*QUOTED PASSAGE*.
Middle Eastern-inspired Lentils


Lentils aren't necessarily something everyone has tried, or indeed many people rave about, but hopefully once you've tried this dish you'll be converted.  My family love this meal - in fact my kids are always really happy when I tell them I'm making it for dinner.  It is super easy to make (one of those one-pot-wonders), is hearty and delicious, and most importantly it's healthy.  Lentils are a protein powerhouse packed with iron, folate and potassium, as well as being a rich source of dietary fibre.  Plus they are low in calories and contain virtually no fat!  Now don't get me wrong, I'm not into super foods or anything - I'm more of a super flavour type of advocate ;) - but lentils are one of the original foods touted by health experts and fanatics, and when cooked right they are truly amazing!  The other good thing about this dish is that not only is it great as a stand-alone meal, but it also goes well served with rice, macaroni, or mashed potato.  I hope you enjoy it as much as we do.

Ingredients
375g whole green lentils
Water
1 large onion, diced
2 cloves garlic, crushed
1-2 large Bay leaves (fresh or dried)
1 heaped teaspoon beef stock powder (or a veggie-based stock powder)
 Sea salt flakes, to taste
Freshly ground black pepper, to taste
4 tablespoons tomato paste
1 heaped teaspoon cumin seeds
1 teaspoon coriander seeds
Extra virgin olive oil
Dried oregano, to taste (approximately 2 teaspoons, which I crush between my fingers as I sprinkle into the dish)

Method
Carefully pick through all the lentils for any stones, rubbish or bad ones by sprinkling a half a cup at a time onto a large plate in order to spread them out to check them.

Place the lentils into a large, heavy based saucepan.

Add the diced onion, crushed garlic, bay leaves, beef stock and salt and pepper to the lentils.

Fill the saucepan with tap water until just before the halfway mark (approximately 2 to 2 1/2 litres, depending on the size of your saucepan).

Put the lid onto the saucepan and bring to the boil.

Once the lentils reach boiling point, turn down to a medium heat and allow them to cook with the lid on for 15 minutes, stirring occasionally.

Whilst the lentils are cooking, place the cumin and coriander seeds into a dry fry pan and toast them on a low heat until they are aromatic (be careful not to burn them - shake the pan regularly and do not leave them unattended).

Once the cumin and coriander seeds are toasted, place them into a mortar and crush them using a pestle until they are completely ground into a fine powder - set aside.

After 15 minutes, remove the lid and add a good glug of olive oil, the tomato paste, ground cumin & coriander, and oregano.  Stir well and place the lid back on, reduce the heat to a simmer and allow the lentils to continue cooking for at least another 25-30 minutes.

Continue to simmer the lentils until the sauce has thickened and the lentils have softened.  Make sure you continue to stir the lentils during this time to ensure they do not stick to the bottom of the saucepan.

Once cooked, you can serve them as-is with some nice crusty bread, or on top of rice, macaroni or mashed potatoes.

I love to top mine with some sliced onions that I've fried-off in a little olive oil and butter until they are golden brown, which adds a lovely flavour to the meal.

*EXERCISE DETAILS*.
Rewrite the lentil recipe from "After 15 minutes, remove" to "to the meal.", replacing "olive oil" with "canola oil" throughout. The records below are separate material from the lentil recipe.

*RECORDS SUPPLIED*.
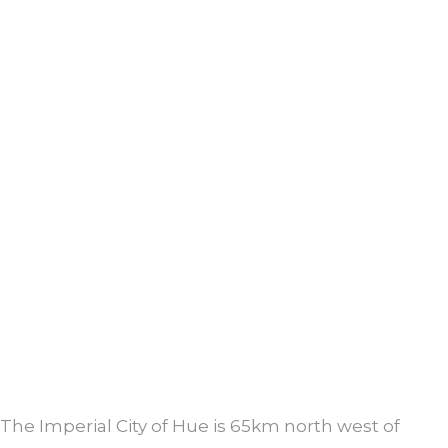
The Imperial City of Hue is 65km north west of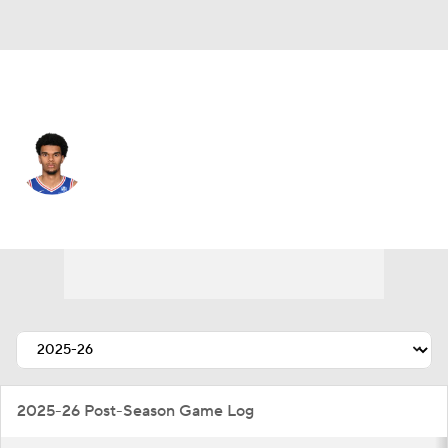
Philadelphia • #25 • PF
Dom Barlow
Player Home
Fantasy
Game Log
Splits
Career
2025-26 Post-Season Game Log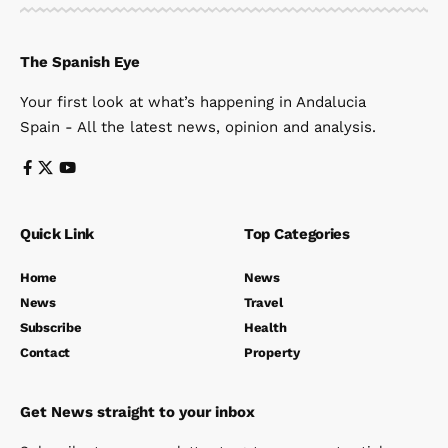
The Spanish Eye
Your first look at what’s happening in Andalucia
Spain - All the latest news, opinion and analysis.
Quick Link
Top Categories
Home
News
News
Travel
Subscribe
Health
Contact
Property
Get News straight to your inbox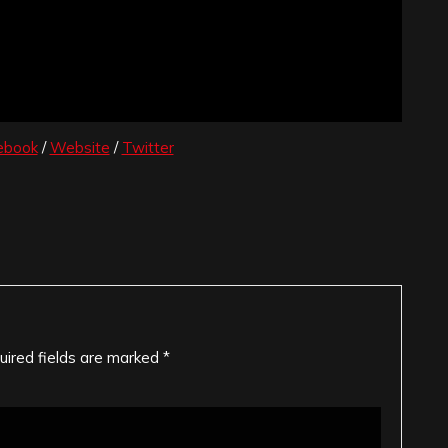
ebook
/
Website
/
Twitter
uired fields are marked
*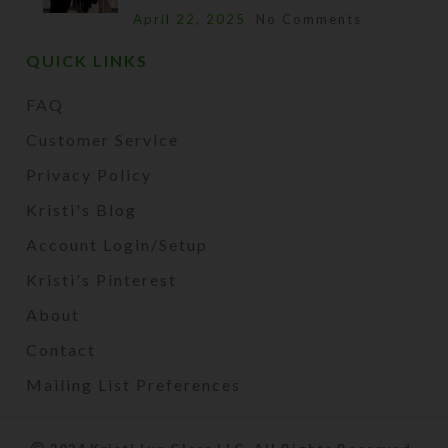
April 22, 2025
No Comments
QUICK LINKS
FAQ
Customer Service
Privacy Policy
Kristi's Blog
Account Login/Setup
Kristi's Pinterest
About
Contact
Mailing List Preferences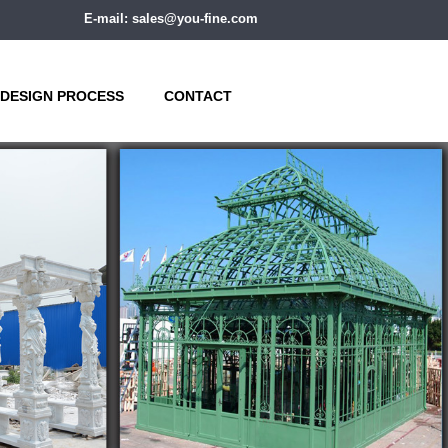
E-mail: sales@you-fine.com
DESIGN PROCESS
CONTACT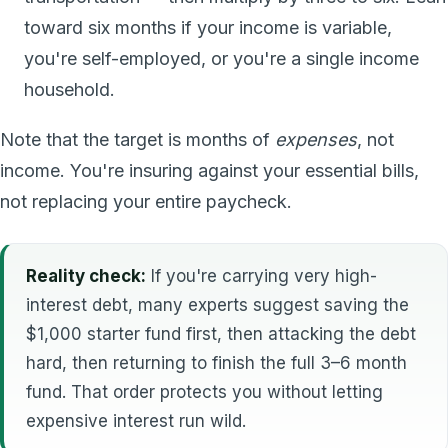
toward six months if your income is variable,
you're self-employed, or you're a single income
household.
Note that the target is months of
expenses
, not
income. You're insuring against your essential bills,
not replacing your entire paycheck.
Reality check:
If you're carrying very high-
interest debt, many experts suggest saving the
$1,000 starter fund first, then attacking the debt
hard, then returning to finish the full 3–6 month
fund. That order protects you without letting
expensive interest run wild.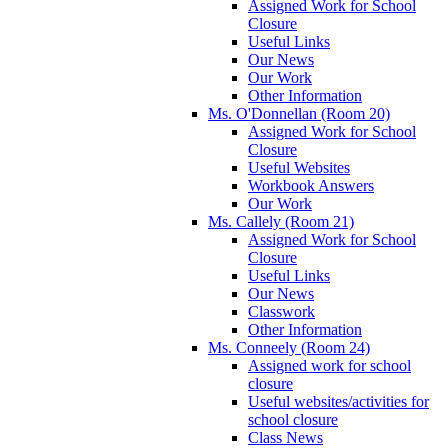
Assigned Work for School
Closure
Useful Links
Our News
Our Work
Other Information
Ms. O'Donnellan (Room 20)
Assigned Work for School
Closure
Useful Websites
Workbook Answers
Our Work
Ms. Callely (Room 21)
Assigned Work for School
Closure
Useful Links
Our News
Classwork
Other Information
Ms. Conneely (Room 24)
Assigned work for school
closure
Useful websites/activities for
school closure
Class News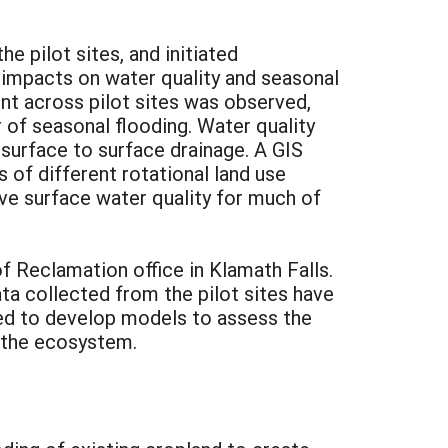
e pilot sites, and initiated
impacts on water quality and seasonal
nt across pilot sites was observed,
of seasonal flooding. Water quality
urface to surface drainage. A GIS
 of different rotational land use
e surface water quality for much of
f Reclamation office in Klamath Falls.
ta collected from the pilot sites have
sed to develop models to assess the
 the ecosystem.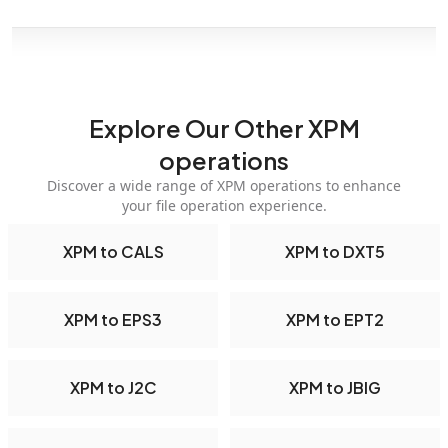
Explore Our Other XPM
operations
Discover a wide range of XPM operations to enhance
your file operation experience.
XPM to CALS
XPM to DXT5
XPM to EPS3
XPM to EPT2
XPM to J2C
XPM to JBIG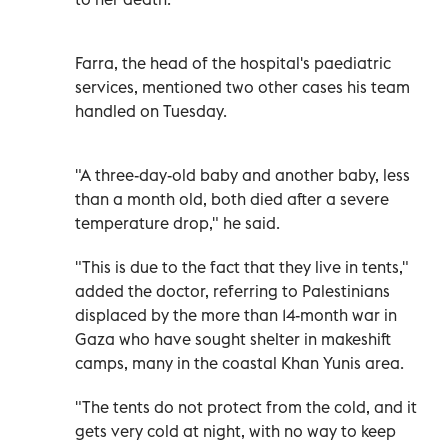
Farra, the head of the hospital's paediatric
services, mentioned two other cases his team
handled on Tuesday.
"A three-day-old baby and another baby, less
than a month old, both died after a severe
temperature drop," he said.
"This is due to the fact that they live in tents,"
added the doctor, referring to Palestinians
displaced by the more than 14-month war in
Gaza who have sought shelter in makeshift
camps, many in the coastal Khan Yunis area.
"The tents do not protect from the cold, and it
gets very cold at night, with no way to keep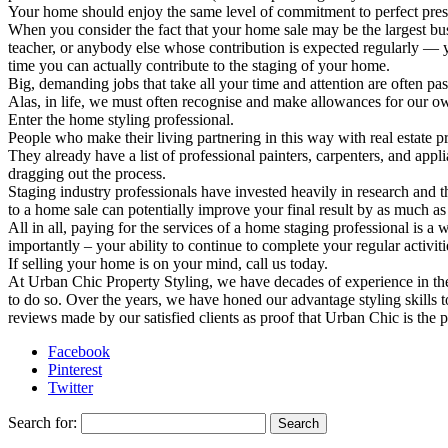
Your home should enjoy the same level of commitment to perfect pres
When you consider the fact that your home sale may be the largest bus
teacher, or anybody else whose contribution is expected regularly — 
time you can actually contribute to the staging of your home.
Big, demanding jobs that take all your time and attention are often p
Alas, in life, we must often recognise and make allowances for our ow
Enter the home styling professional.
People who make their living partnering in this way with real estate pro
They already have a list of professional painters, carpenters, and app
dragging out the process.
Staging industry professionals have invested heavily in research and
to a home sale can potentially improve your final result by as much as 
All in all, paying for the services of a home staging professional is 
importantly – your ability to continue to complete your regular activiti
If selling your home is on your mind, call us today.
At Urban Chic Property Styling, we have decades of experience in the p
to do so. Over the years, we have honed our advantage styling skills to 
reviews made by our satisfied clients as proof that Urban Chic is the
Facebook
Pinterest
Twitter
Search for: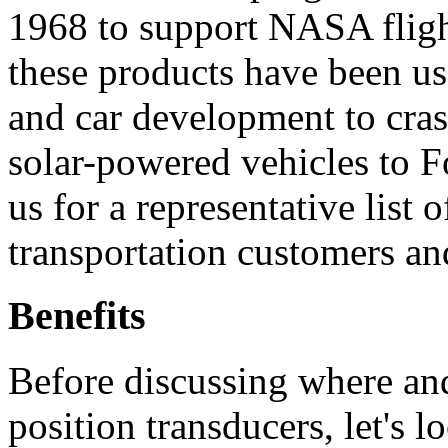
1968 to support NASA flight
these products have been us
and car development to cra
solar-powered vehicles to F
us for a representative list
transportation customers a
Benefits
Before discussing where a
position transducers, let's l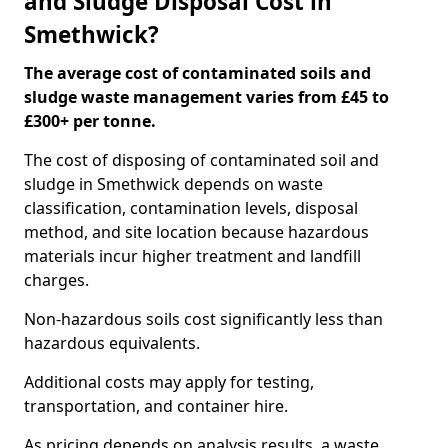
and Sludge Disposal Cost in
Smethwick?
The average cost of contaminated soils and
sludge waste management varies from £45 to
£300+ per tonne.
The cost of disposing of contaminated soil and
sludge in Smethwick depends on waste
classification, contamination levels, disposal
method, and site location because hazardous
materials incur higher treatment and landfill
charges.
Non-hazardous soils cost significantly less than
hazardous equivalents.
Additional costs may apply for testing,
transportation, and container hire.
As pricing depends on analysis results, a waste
* * *
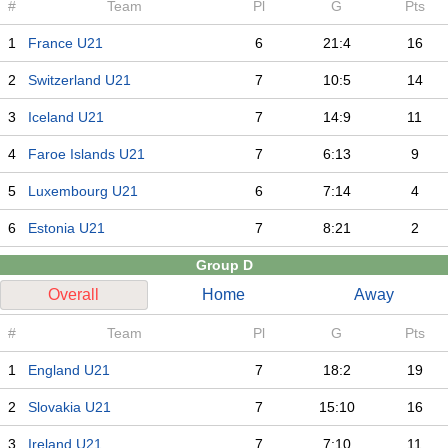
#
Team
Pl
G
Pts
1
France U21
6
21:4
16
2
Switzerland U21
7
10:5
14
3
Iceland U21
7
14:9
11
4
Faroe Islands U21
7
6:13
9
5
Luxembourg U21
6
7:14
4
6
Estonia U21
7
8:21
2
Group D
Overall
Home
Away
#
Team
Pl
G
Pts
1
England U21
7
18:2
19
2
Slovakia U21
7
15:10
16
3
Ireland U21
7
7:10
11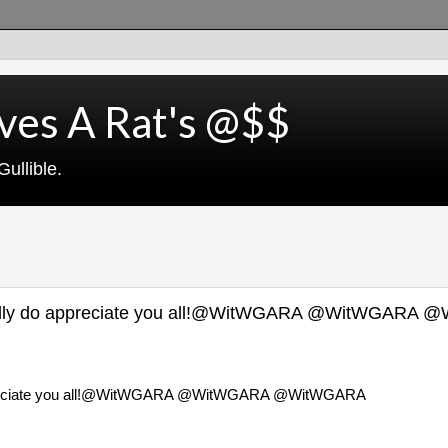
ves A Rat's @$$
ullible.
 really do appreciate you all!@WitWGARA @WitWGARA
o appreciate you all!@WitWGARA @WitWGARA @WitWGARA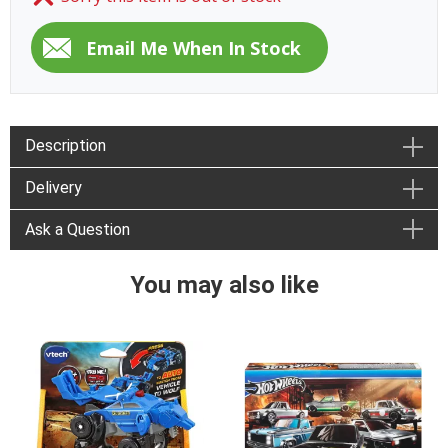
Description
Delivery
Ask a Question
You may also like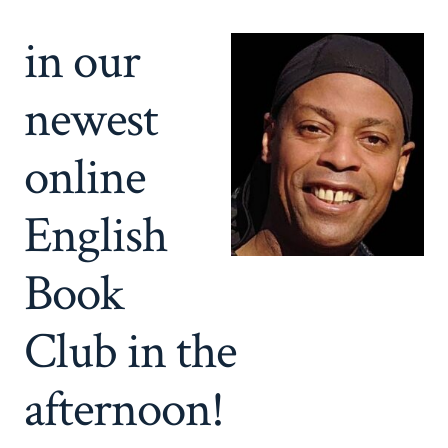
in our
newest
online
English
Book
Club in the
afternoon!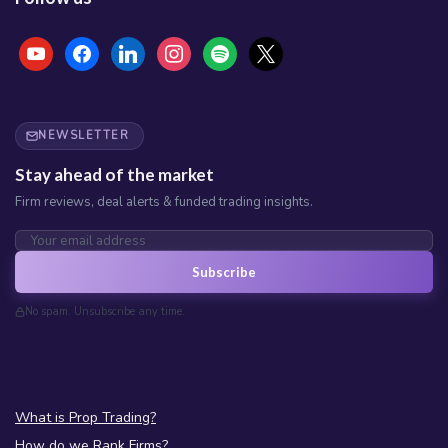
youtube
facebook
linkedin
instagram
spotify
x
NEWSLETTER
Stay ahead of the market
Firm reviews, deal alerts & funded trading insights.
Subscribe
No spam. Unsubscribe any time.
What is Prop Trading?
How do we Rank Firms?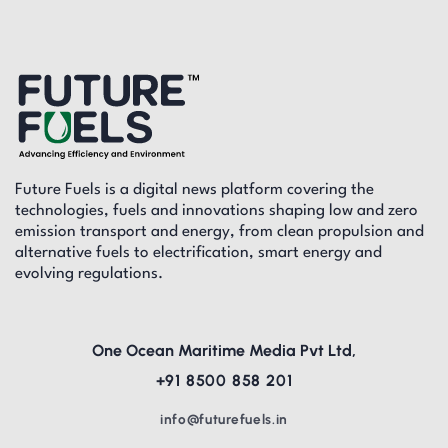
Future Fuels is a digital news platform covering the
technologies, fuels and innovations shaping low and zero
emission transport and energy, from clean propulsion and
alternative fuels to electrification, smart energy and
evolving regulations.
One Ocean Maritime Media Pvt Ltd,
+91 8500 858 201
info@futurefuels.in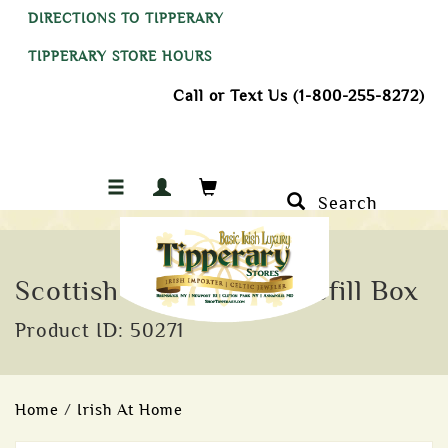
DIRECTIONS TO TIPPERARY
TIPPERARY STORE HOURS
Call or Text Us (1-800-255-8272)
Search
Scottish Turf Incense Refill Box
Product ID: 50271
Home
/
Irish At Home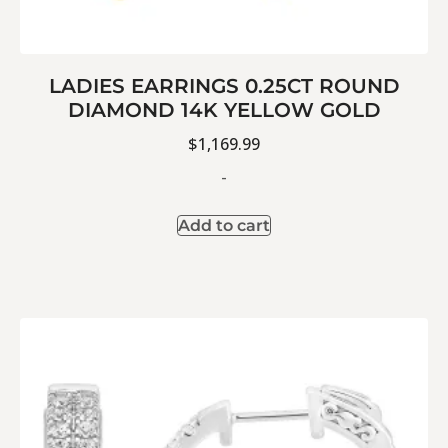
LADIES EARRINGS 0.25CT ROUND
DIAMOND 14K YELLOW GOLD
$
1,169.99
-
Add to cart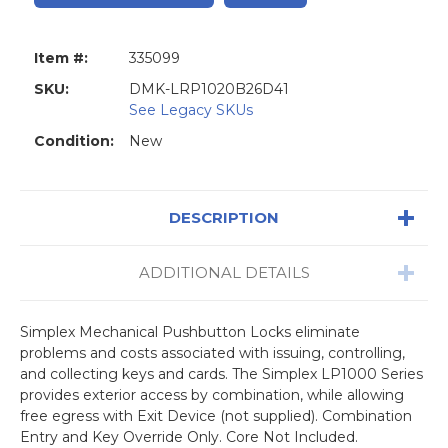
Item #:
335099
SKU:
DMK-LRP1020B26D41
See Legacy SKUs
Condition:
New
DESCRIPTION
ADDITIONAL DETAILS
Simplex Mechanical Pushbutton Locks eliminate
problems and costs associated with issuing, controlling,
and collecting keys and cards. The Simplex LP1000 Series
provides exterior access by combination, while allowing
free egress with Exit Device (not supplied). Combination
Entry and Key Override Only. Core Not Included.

*TASK RESULT*.
After 15 minutes, remove the lid and add a good glug of canola oil, the tomato paste, ground cumin & coriander, and oregano.  Stir well and place the lid back on, reduce the heat to a simmer and allow the lentils to continue cooking for at least another 25-30 minutes.

Continue to simmer the lentils until the sauce has thickened and the lentils have softened.  Make sure you continue to stir the lentils during this time to ensure they do not stick to the bottom of the saucepan.

Once cooked, you can serve them as-is with some nice crusty bread, or on top of rice, macaroni or mashed potatoes.

I love to top mine with some sliced onions that I've fried-off in a little canola oil and butter until they are golden brown, which adds a lovely flavour to the meal.